§ YOUR GOAL:
Carry the Amber Heard interview forward, starting right after its final question.

-- Begin GIVEN PASSAGE --

Amber Heard is every bit as smart as she is stunning. That’s about the only scary thing we could find about the 23-year-old native Texan, who professes a love for making horror films. Her résumé is impressive, scoring a host of gigs in a lengthy list of movie and TV roles in just five short years on the West Coast. Last year, she played the high school girlfriend of Seth Rogen in the stoner comedy Pineapple Express. Next year, she will find herself wrapped up in the center of a love triangle opposite Johnny Depp in the highly anticipated film adaptation of Hunter S. Thompson’s novel, The Rum Diaries. In her latest film, a remake of 1987’s The Stepfather, set to release in October, Heard stars as Kelly, the girlfriend of leading man Penn Badgley, whose character, Michael, returns home from military school to find his mother living with a sketchy new man. Drama and violence ensue. We played attentive host to the former model and cover girl as she dished on dreams, screams, travel, skipping out on prom, running from murderers and, of course, Texas.

ENVY: What was life like growing up in Austin?

Amber Heard: Austin is a really eclectic place with great diversity and appreciation of art and sense of counterculture. Austin has a certain feeling to it—a certain texture, certain taste—and although I am through-and-through an Austinite, my family and my roots are very, very grounded in Texas. So there is something really nice about how distinct Austin is, but when you look at my whole family package, I’m a Texan.


How did your family feel about you dropping out of high school at 17 to pursue acting?

My parents are good parents, so naturally they were worried—worried to death. However, I have always been a strong individual. I’ve always been very dedicated. I am very, very motivated towards whatever task I made for myself. One day I told them, “Tomorrow I am getting on a plane to go to LA.” I gave them one day’s notice. It wasn’t the ideal way to pitch this idea, but I did it, and they knew that I was going to do it anyway.

What was it like as a teenager hopping on a plane, not knowing what to expect?

I think as a teenager, as a young person, the thrill of excitement can completely overshadow the apprehension of the circumstance or the apprehension and anxiety of the unknown. I was so thrilled with the possibilities and excited to see new places and meet new people. I hardly ever related to teenagers. I didn’t feel one bit of remorse for missing prom; let’s just put it that way. I had no intention of going, even if I had been in school that long.


Did you have a plan back then?

-- End GIVEN PASSAGE --
-- Begin DATA SECTION --

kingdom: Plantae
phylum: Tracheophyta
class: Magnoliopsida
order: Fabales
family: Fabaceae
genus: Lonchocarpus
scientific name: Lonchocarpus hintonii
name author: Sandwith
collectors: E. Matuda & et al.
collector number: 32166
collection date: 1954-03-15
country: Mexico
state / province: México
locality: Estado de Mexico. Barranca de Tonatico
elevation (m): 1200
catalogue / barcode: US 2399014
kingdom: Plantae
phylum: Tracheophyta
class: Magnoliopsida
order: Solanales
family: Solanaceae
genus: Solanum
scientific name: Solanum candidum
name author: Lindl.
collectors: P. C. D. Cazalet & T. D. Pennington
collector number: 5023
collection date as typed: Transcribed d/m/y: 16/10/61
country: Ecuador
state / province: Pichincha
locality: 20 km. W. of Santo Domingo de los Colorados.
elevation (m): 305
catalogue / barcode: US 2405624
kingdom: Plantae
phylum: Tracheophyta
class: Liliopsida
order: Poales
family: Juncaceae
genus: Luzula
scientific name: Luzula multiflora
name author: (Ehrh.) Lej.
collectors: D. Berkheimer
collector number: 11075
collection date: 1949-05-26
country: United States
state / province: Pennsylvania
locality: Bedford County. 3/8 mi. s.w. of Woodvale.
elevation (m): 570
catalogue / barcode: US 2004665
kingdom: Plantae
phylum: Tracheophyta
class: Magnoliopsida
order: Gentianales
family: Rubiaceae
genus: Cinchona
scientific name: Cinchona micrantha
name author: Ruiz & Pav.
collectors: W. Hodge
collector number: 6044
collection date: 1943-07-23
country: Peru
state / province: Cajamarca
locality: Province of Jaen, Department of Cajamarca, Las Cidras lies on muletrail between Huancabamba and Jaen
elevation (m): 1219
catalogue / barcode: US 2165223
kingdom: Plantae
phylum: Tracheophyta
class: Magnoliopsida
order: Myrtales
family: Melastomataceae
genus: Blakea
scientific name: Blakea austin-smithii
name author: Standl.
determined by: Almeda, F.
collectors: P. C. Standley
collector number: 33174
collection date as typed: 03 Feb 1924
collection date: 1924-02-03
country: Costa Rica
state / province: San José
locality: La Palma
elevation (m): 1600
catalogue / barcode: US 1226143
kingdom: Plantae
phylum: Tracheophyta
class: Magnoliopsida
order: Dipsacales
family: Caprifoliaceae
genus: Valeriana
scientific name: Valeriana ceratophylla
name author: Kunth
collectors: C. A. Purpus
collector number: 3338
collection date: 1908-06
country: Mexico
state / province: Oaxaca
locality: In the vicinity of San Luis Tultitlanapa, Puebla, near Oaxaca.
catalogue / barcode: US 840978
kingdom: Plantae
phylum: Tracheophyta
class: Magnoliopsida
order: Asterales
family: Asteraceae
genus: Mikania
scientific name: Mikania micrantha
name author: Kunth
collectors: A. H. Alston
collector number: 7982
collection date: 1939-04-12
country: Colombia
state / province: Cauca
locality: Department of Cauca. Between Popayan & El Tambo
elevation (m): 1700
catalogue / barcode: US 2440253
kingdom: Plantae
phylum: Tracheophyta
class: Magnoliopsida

-- End DATA SECTION --

§ REPLY TO THE TASK:
I had gone to New York when I was 16 … and I remember thinking, I’m just going to stay here. I’m going to stay here for a while and see how [modeling] works out. Of course, it didn’t really work out for me. I didn’t enjoy it, and I wasn’t very successful at it. I remember making a phone call back to a friend in high school, and I was hearing these stories about who is dating who and who so-and-so is going to go with to the prom and who is wearing this, and I just felt this enormous disconnect from my peers. I was worried about paying my bills, and I was really worried about how I was going to get to the next go-see and how I was going to feed myself, and this preoccupation with prom, for instance, was not something I related to at all. At that point I knew there was no going back.

At 17, you arrive in LA. Did you have a moment or event that left you thinking, “Wow, I’m really not in Texas anymore?”

[Laughs] No, luckily Austin is a very open-minded and eccentric place, full of diversity, and it has a lot of the same California kind of core, in a way. I was really not shocked by anything.

You jumped right in, scoring several roles in TV shows and movies. When was it that you realized, “I can actually do this?”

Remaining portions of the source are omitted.